EXERCISE DIRECTIONS ->
For every line in the records below that holds "истории", make a copy.

(Page-level text extractions)

○ ○ ○ ○ ○ ○ ○

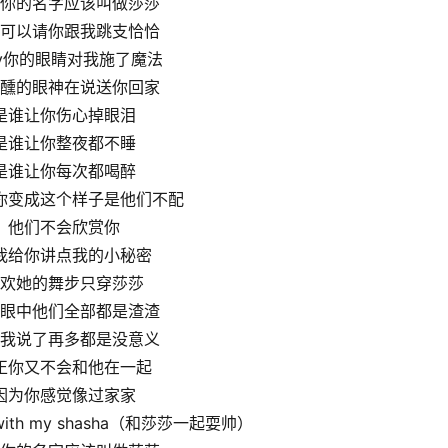
你的名字应该叫做莎莎
可以请你跟我跳支恰恰
by你的眼睛对我施了魔法
醺的眼神在说送你回家
是谁让你伤心掉眼泪
是谁让你整夜都不睡
是谁让你每次都喝醉
你变成这个样子是他们不配
他们不会欣赏你
我给你讲点我的小秘密
欢她的舞步只穿莎莎
眼中他们全部都是渣渣
我说了再多都是没意义
正你又不会和他在一起
因为你感觉像过家家
with my shasha（和莎莎一起耍帅）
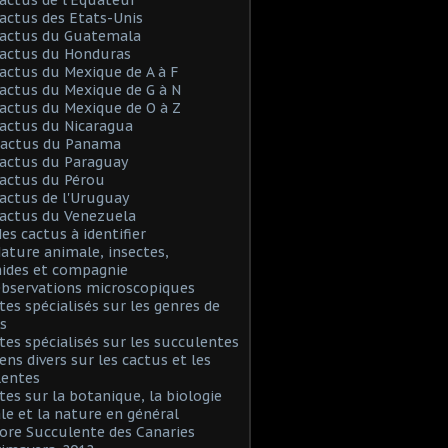
Cactus des Etats-Unis
Cactus du Guatemala
Cactus du Honduras
Cactus du Mexique de A à F
Cactus du Mexique de G à N
Cactus du Mexique de O à Z
Cactus du Nicaragua
 Cactus du Panama
Cactus du Paraguay
Cactus du Pérou
Cactus de l'Uruguay
Cactus du Venezuela
Mes cactus à identifier
Nature animale, insectes,
nides et compagnie
Observations microscopiques
Sites spécialisés sur les genres de
s
Sites spécialisés sur les succulentes
iens divers sur les cactus et les
lentes
Sites sur la botanique, la biologie
le et la nature en général
Flore Succulente des Canaries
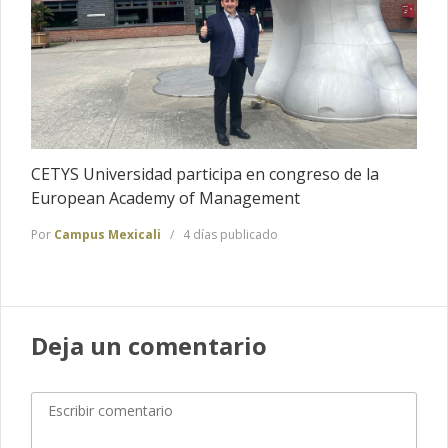
CETYS Universidad participa en congreso de la
European Academy of Management
Por
Campus Mexicali
4 días publicado
Deja un comentario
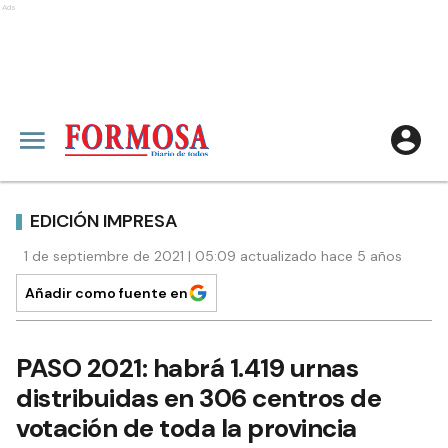
Ads
EDICIÓN IMPRESA
1 de septiembre de 2021 | 05:09 actualizado hace 5 años
Añadir como fuente en
PASO 2021: habrá 1.419 urnas
distribuidas en 306 centros de
votación de toda la provincia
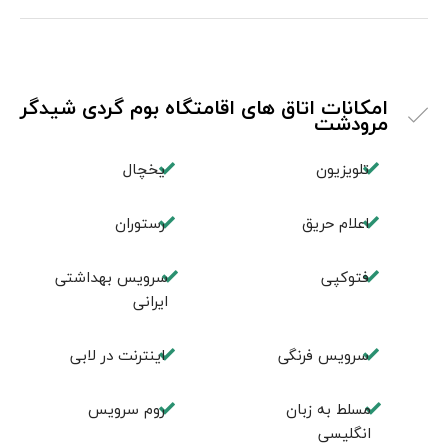
امکانات اتاق های اقامتگاه بوم گردی شیدگر
مرودشت
تلویزیون
یخچال
اعلام حریق
رستوران
فتوکپی
سرویس بهداشتی
ایرانی
سرویس فرنگی
اينترنت در لابی
مسلط به زبان
روم سرويس
انگليسی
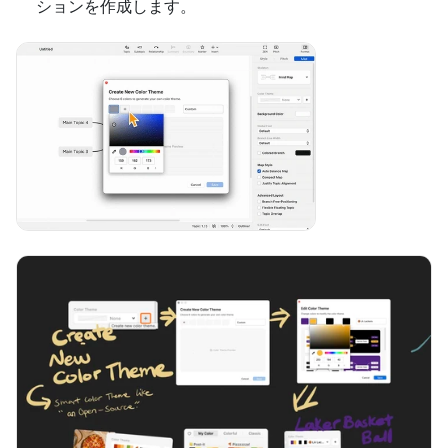
ションを作成します。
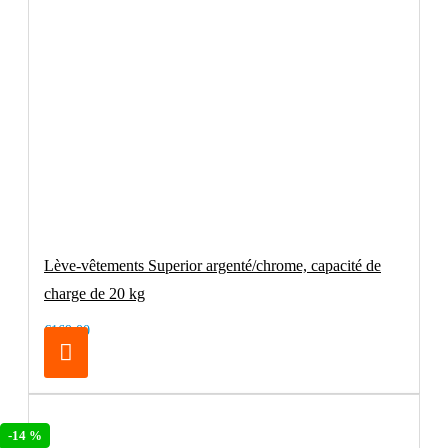
Lève-vêtements Superior argenté/chrome, capacité de
charge de 20 kg
€169.00
-14 %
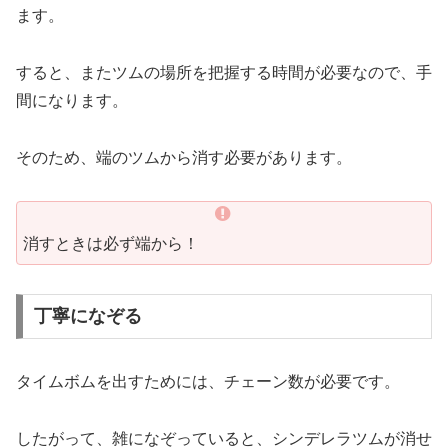
ます。
すると、またツムの場所を把握する時間が必要なので、手
間になります。
そのため、端のツムから消す必要があります。
消すときは必ず端から！
丁寧になぞる
タイムボムを出すためには、チェーン数が必要です。
したがって、雑になぞっていると、シンデレラツムが消せ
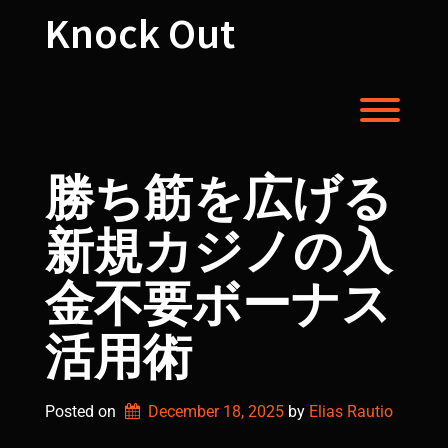
Skip
Knock Out
to
content
Toggl
勝ち筋を広げる
新規カジノの入
金不要ボーナス
活用術
Posted on
December 18, 2025
by 
Elias Rautio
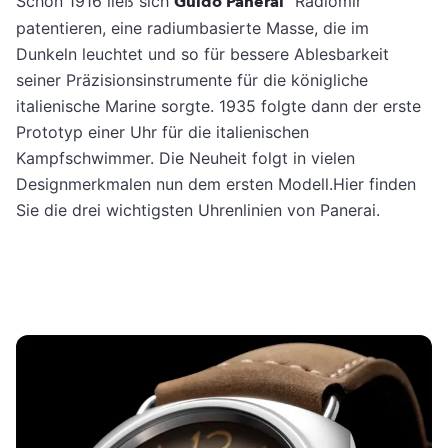
Schon 1916 ließ sich
Guido Panerai
"Radiomir"
patentieren, eine radiumbasierte Masse, die im
Dunkeln leuchtet und so für bessere Ablesbarkeit
seiner Präzisionsinstrumente für die königliche
italienische Marine sorgte. 1935 folgte dann der erste
Prototyp einer Uhr für die italienischen
Kampfschwimmer. Die Neuheit folgt in vielen
Designmerkmalen nun dem ersten Modell.Hier finden
Sie die drei wichtigsten Uhrenlinien von Panerai.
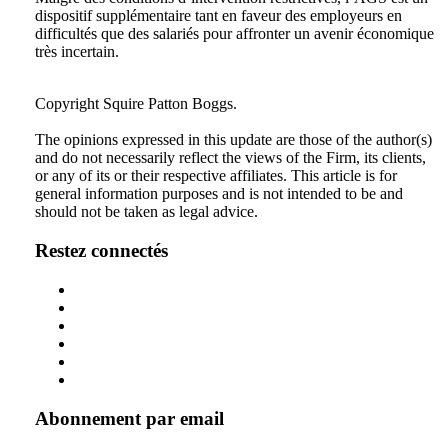
dispositif supplémentaire tant en faveur des employeurs en
difficultés que des salariés pour affronter un avenir économique
très incertain.
Tweet
Like
Email
Share
Copyright Squire Patton Boggs.
this
this
this
this
The opinions expressed in this update are those of the author(s)
post
post
post
post
and do not necessarily reflect the views of the Firm, its clients,
on
or any of its or their respective affiliates. This article is for
general information purposes and is not intended to be and
LinkedIn
should not be taken as legal advice.
Restez connectés
Abonnement par email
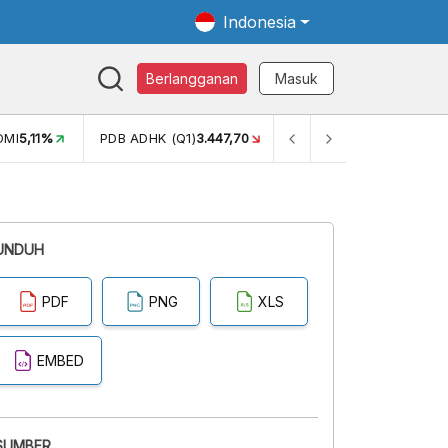
Indonesia
Berlangganan
Masuk
OMI
5,11%
PDB ADHK (Q1)
3.447,70
GINI RASIO (SEM2)
0,38
UNDUH
PDF
PNG
XLS
EMBED
SUMBER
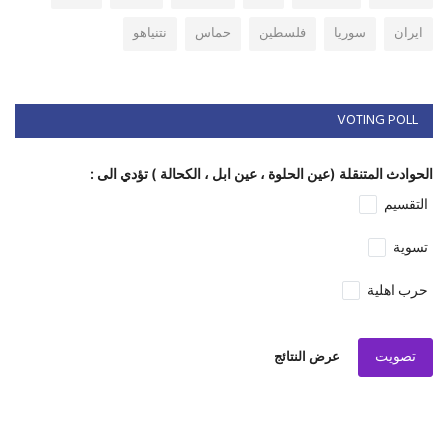
ايران
سوريا
فلسطين
حماس
نتنياهو
VOTING POLL
الحوادث المتنقلة (عين الحلوة ، عين ابل ، الكحالة ) تؤدي الى :
التقسيم
تسوية
حرب اهلية
تصويت
عرض النتائج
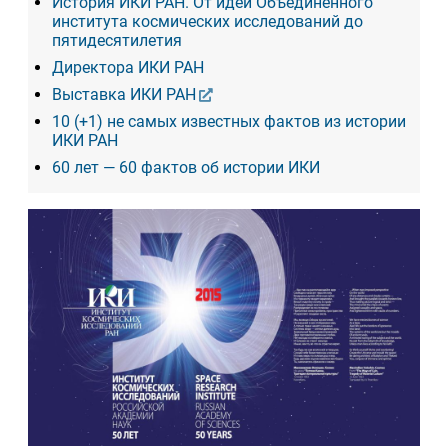
История ИКИ РАН. От идеи Объединенного
института космических исследований до
пятидесятилетия
Директора ИКИ РАН
Выставка ИКИ РАН
10 (+1) не самых известных фактов из истории
ИКИ РАН
60 лет — 60 фактов об истории ИКИ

○ ○ ○ ○ ○ ○ ○

FINISHED EXERCISE ->
10 (+1) не самых известных фактов из истории
60 лет — 60 фактов об истории ИКИ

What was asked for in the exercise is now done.